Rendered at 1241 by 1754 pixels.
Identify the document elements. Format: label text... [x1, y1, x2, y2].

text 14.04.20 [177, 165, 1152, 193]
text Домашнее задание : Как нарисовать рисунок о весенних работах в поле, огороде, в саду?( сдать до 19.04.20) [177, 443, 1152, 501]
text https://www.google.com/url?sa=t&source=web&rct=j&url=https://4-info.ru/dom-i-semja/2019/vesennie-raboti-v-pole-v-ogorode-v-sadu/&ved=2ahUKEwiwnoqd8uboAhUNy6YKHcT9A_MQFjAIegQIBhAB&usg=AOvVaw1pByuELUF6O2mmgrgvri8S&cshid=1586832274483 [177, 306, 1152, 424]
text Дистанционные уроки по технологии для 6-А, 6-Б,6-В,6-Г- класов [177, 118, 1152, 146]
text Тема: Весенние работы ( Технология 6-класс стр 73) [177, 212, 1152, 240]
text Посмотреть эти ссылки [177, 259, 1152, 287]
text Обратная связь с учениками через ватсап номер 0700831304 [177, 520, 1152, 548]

### ACTION ITEM
Your reply must reproduce all records above exactly.

### RESPONSE BOX
Rendered at 1241 by 1754 pixels.
Identify the document elements. Format: label text... [x1, y1, x2, y2].

text 14.04.20 [177, 165, 1152, 193]
text Домашнее задание : Как нарисовать рисунок о весенних работах в поле, огороде, в саду?( сдать до 19.04.20) [177, 443, 1152, 501]
text https://www.google.com/url?sa=t&source=web&rct=j&url=https://4-info.ru/dom-i-semja/2019/vesennie-raboti-v-pole-v-ogorode-v-sadu/&ved=2ahUKEwiwnoqd8uboAhUNy6YKHcT9A_MQFjAIegQIBhAB&usg=AOvVaw1pByuELUF6O2mmgrgvri8S&cshid=1586832274483 [177, 306, 1152, 424]
text Дистанционные уроки по технологии для 6-А, 6-Б,6-В,6-Г- класов [177, 118, 1152, 146]
text Тема: Весенние работы ( Технология 6-класс стр 73) [177, 212, 1152, 240]
text Посмотреть эти ссылки [177, 259, 1152, 287]
text Обратная связь с учениками через ватсап номер 0700831304 [177, 520, 1152, 548]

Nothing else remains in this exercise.